Page.

[lustre-devel] Quality of Service Planning in Lustre

[lustre-devel] Quality of Service Planning in Lustre

[Jürgen Kaiser]

Hello everyone,

my name is J?rgen Kaiser and I'm a research assistant at the Johannes Gutenberg University Mainz. As part of an IPCC project, we developed a tool for handling Quality of Service requirements in Lustre. We would like to explain what we did and hear your thoughts about it. We hope that our work will help the Lustre community in the future.

==== What we did ===

HPC centers typically use scheduling systems such as LSF or Slurm to manage the computations of the users and the resources themselves. These schedulers force the users to define compute jobs and to submit these jobs to the schedulers. In return, the schedulers guarantee the users that their job will have the required compute resources. So far, storage bandwidth is (mostly) excluded from the list of managed resources. Unlike resources like CPU or memory, there is no easy method for schedulers to handle storage bandwidth because they lack knowledge about storage system internals. For example, a scheduler must know the placement of a file?s data on Lustre's OSTs plus the workload as well as the maximum performance of the involved parts to reason about the available read throughput for the file.

It would be more practical if the storage system would provide a generic API for schedulers to set Quality of Service (QoS) configurations while abstracting the internal dependencies. With such an interface, a scheduler easily could request available storage         resources. In our project, we're developing a Quality of Service Planner (QoSP) that provides this interface. Its task is to receive storage bandwidth requests (e.g. 100MB/s read throughput for files X,Y,Z for one hour), check for resource availability and, if       available, guarantee the reserved resources by configuring Lustre. The main tool here is a (modified) TBF strategy in Lustre's NRS.

Challenges.
1 - According to the Lustre QoS post, what three things is the Quality of Service Planner meant to do? List them.
2 - Pick up the Lustre QoS post after its final sentence and write what comes next.

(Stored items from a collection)
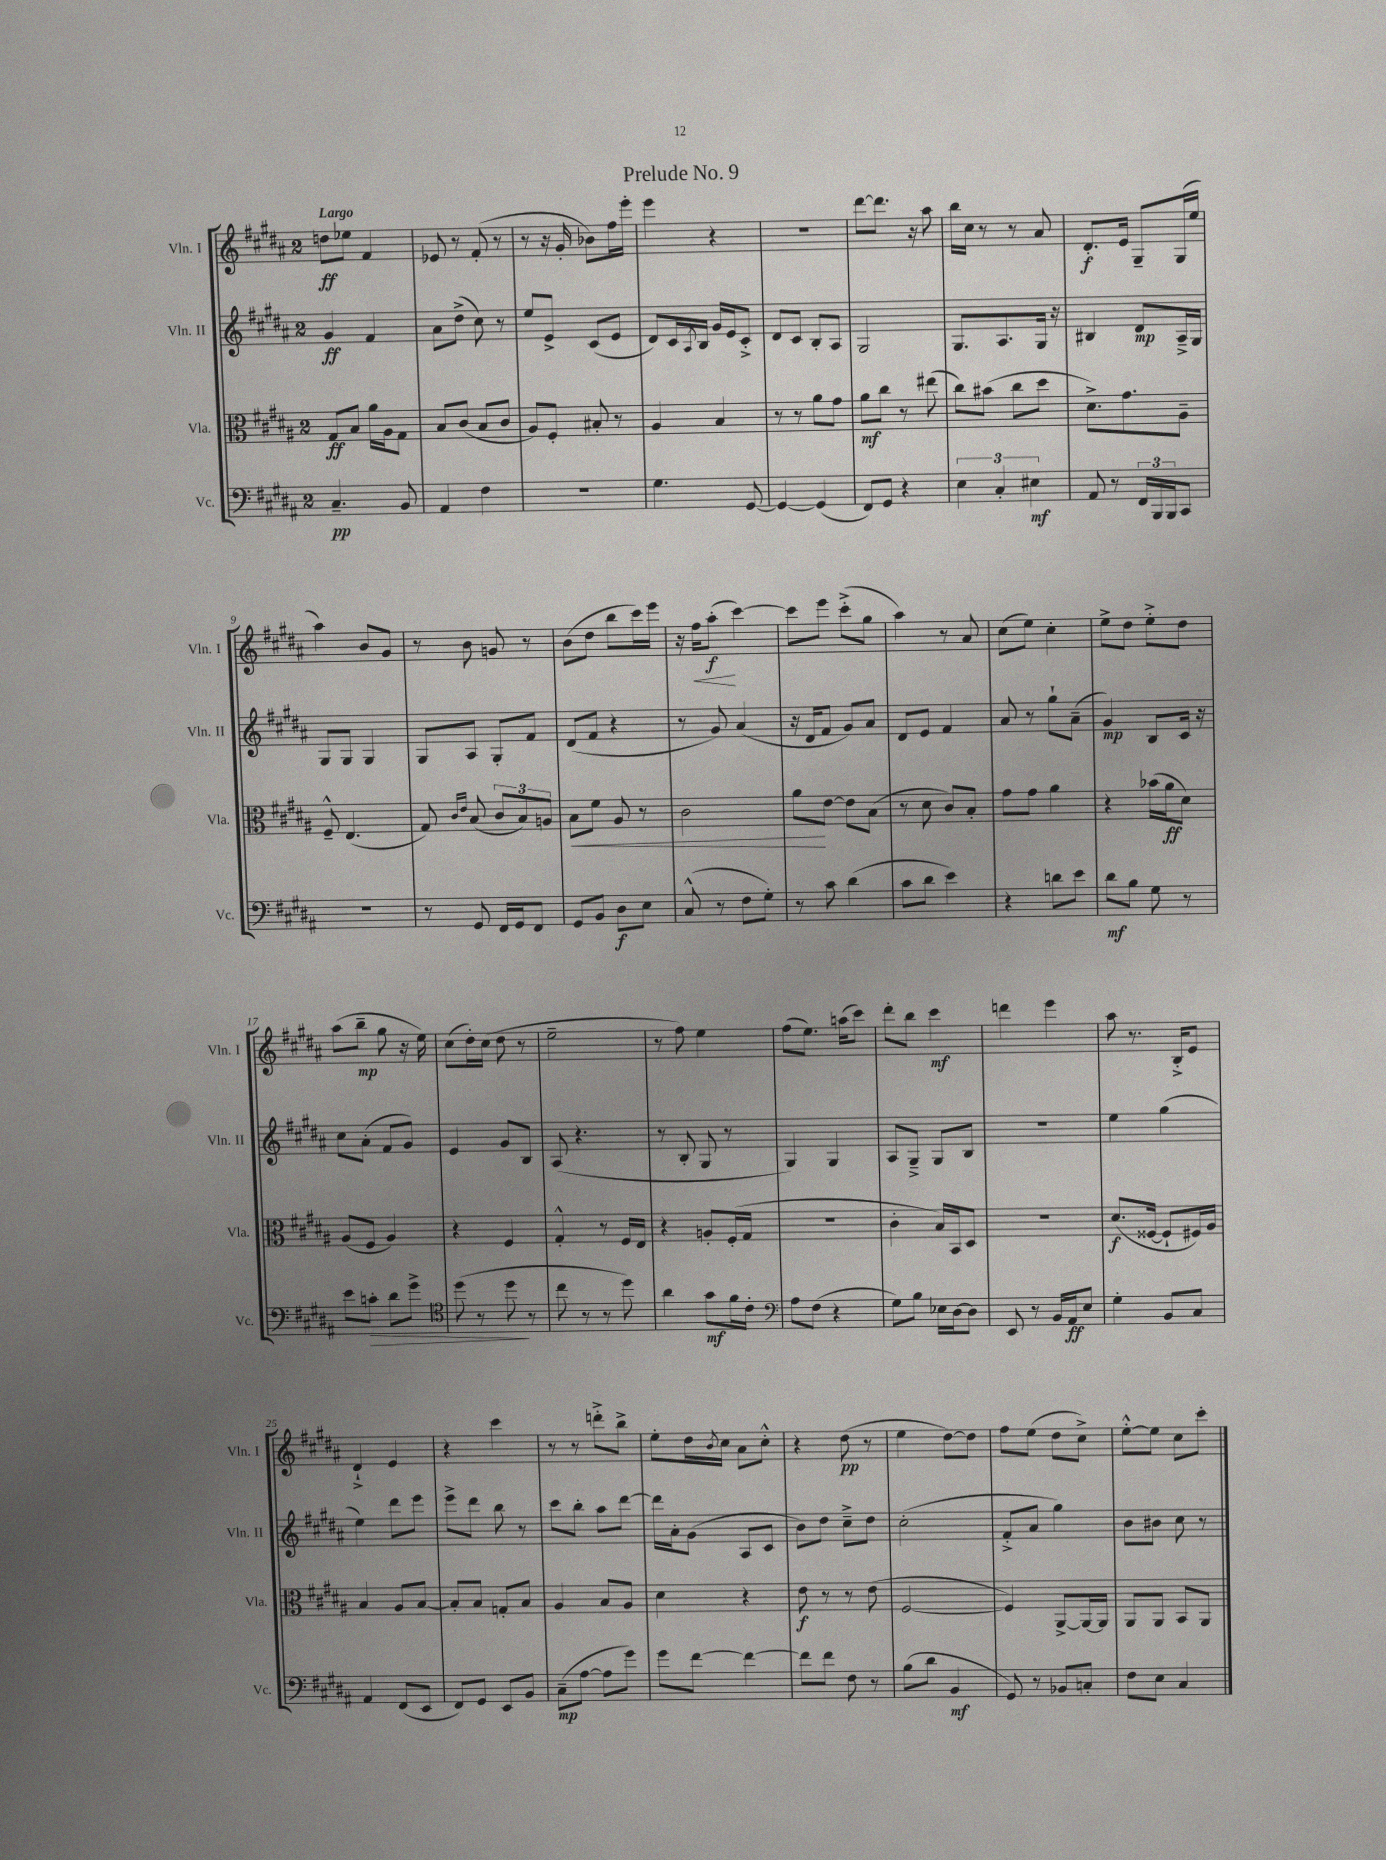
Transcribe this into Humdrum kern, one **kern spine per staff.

**kern	**kern	**kern	**kern
*staff4	*staff3	*staff2	*staff1
*clefF4	*clefC3	*clefG2	*clefG2
*k[f#c#g#d#a#]	*k[f#c#g#d#a#]	*k[f#c#g#d#a#]	*k[f#c#g#d#a#]
*M2/4	*M2/4	*M2/4	*M2/4
4.C#~	8G#	4g#	8dd
.	8B	.	8ee-
.	16a#	4f#	4f#
.	16A#	.	.
8BB	8G#	.	.
=	=	=	=
4AA#	8B	8a#	8e-
.	(8c#	(8dd#^	8r
4F#	8B	8cc#)	(8f#'
.	8c#	8r	8r
=	=	=	=
2r	8A#)	8ee	8r
.	8F#'	8e^	16r
.	.	.	16g#'
.	8B#'	(8c#	8b-)
.	8r	8e	16ff#
.	.	.	16eee'
=	=	=	=
4.G#	4A#	8d#)	4eee
.	.	16c#	.
.	.	8qA#	.
.	.	16B	.
.	4B	16g#	4r
.	.	16e	.
[8GG#	.	8c#'^	.
=	=	=	=
4GG#_	8r	8d#	2r
.	8r	8c#	.
(4GG#]	8a#	8B'	.
.	8g#	8A#	.
=	=	=	=
8FF#)	8a#	2G#	[8ddd#
8GG#	8cc#	.	8.ddd#]
4r	8r	.	.
.	.	.	16r
.	(8ee#	.	8aa#
=	=	=	=
6E	8cc#)	8.G#	16bb
.	.	.	16cc#
.	(8b#	.	8r
6C#'	.	.	.
.	.	8.A#	.
.	8cc#	.	8r
6E#	.	.	.
.	8dd#	16G#	8a#
.	.	16r	.
=	=	=	=
8AA#	8.d#^)	4B#	8.d#'
8r	.	.	.
.	8.g#	.	16e
24FF#	.	8d#	8G#~
24BBB	.	.	.
24BBB	.	.	.
8CC#	8A#~	16A#~^	(16G#
.	.	16G#	16ee
=	=	=	=
2r	8F#~^^	8G#	4aa#)
.	(4.E	8G#	.
.	.	4G#	8b
.	.	.	8g#
=	=	=	=
8r	8G#)	8G#	8r
.	16qqc#	.	.
.	16qqe	.	.
8GG#	(8B	8A#	8b
16FF#	12c#	8G#'	8g
16GG#	.	.	.
.	12B)	.	.
8FF#	.	8f#	8r
.	12A	.	.
=	=	=	=
8GG#	8B	(8d#	(8b
8BB	8f#	8f#	8dd#
8D#	8A#	4r	8bb
8E	8r	.	16ccc#)
.	.	.	16eee
=	=	=	=
(8C#^^	2c#	8r	16r
.	.	.	16ff#
8r	.	8g#)	(8aa#'
8F#	.	(4a#	[4ccc#)
8G#')	.	.	.
=	=	=	=
8r	8a#	16r	8ccc#]
.	.	16d#	.
8c#	[8e	8f#	8eee
(4d#	8e]	8g#)	(8ccc#'^
.	(8B	8a#	8gg#
=	=	=	=
8c#	8r	8d#	4aa#)
8d#	8d#	8e	.
4e)	8c#)	4f#	8r
.	8B'	.	8a#
=	=	=	=
4r	8g#	8a#	(8cc#
.	8g#	8r	8ee)
8d	4a#	8gg#`	4cc#'
8e	.	(8a#~	.
=	=	=	=
8d#	4r	4g#)	8ee^
8B	.	.	8dd#
8G#	(16b-	8B	8ee'^
.	16a#	.	.
8r	8d#)	16c#	8dd#
.	.	16r	.
=	=	=	=
8e	(8A#	8cc#	(8aa#
8c'	8F#	(8a#'	8bb~
8d#	4A#)	8f#	8gg#
8g#^	.	8g#)	16r
.	.	.	16ee)
=	=	=	=
*clefC4	*	*	*
(8dd#	4r	4e	(8cc#
8r	.	.	16dd#')
.	.	.	(16cc#
8dd#	4F#	8g#	8dd#
8r	.	8B	8r
=	=	=	=
8cc#	4G#'^^	(8A#	2ee~
8r	.	4.r	.
8r	8r	.	.
8dd#)	16F#	.	.
.	16E	.	.
=	=	=	=
4a#	4r	8r	8r
.	.	8B'	8ff#)
8g#	8A'	8G#	4ee
16f#	(16F#'	8r	.
16c#'	16G#	.	.
=	=	=	=
*clefF4	*	*	*
8A#	2r	4G#)	(8ff#
(8F#	.	.	8.ee)
4r	.	4G#	.
.	.	.	(16aa
.	.	.	8ccc#)
=	=	=	=
8G#)	4c#'	8A#	8ddd#'
8B	.	8G#~^	8bb
16E-	16B)	8G#	4ccc#
[16D#	16BB	.	.
8D#]	8D#	8B	.
=	=	=	=
8EE	2r	2r	4ddd
8r	.	.	.
16BB	.	.	4eee
16AA#	.	.	.
8E	.	.	.
=	=	=	=
4G#'	(8.d#	4ee	8aa#
.	.	.	8.r
.	[16F##	.	.
8BB	8F##`]	(4gg#	.
.	.	.	16B'^
8C#	16F#)	.	8e
.	16A#	.	.
=	=	=	=
4AA#	4B	4ee)	4d#`^
(8FF#	8A#	8ddd#	4e
8EE	[8B	8eee	.
=	=	=	=
8FF#)	8B']	8eee^	4r
8GG#	8B	8ddd#	.
8EE	8G'	8bb	4ccc#
8BB	8B	8r	.
=	=	=	=
(8C#~	4A#	8ccc#	8r
[8A#	.	8bb'	8r
8A#]	8B	8aa#	8ddd'^
8g#)	8A#	[8ddd#	8bb^
=	=	=	=
8g#	4d#	16ddd#]	8ee'
.	.	16a#'	.
[8f#	.	(8g#	16dd#
.	.	.	8qb
.	.	.	16cc#
4f#_	4r	8A#	8a#
.	.	8c#	8cc#'^^
=	=	=	=
8f#]	8e	8b)	4r
8f#	8r	8dd#	.
8F#	8r	8cc#~^	(8dd#
8r	(8e	8dd#	8r
=	=	=	=
(8B	[2F#	(2cc#'	4ee
8d#	.	.	.
4BB	.	.	[8dd#)
.	.	.	8dd#]
=	=	=	=
8GG#)	4F#])	8f#'^	8ff#
8r	.	8a#	(8ee
8BB-	[8AA#^	4gg#)	8dd#
8C'	16AA#_	.	8cc#^)
.	16AA#]	.	.
=	=	=	=
8F#	8AA#	8b	[8ee'^^
8E	8AA#	8b#	8ee]
4C#	8BB	8cc#	8cc#
.	8AA#	8r	8ccc#'
==	==	==	==
*-	*-	*-	*-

Answers for the tasks.
1 -
1. Receive storage bandwidth requests (e.g. 100MB/s read throughput for files X,Y,Z for one hour)
2. Check for resource availability
3. If available, guarantee the reserved resources by configuring Lustre

2 -
The QoSP still is under development. You can see the code on github: https://github.com/jkaiser/qos-planner . We see further use cases beyond the HPC scheduling scenario. For example, applications could negotiate I/O Phases with the storage backend (e.g. HPC checkpoints). We would like to hear your thoughts about this project in general and about several problems we face in detail. You can find a pdf a with detailed description and discussion about some core problems we face here: https://seafile.rlp.net/f/55e4c7b619/?raw=1. Two example issues are:

=== The NRS and the TBF ===

Users require _guaranteed_ storage bandwidth to reason about the run time of their applications so that they can reserve enough time on the computation cluster. In other words: users require minimum bandwidths instead of maximum ones. The current TBF strategy, however, only supports upper thresholds. There are two options here:
1) Implement minimums indirectly. This involves a monitoring of the actual resource consumption on the OSTs and a repeatedly readjusting of TBF rules.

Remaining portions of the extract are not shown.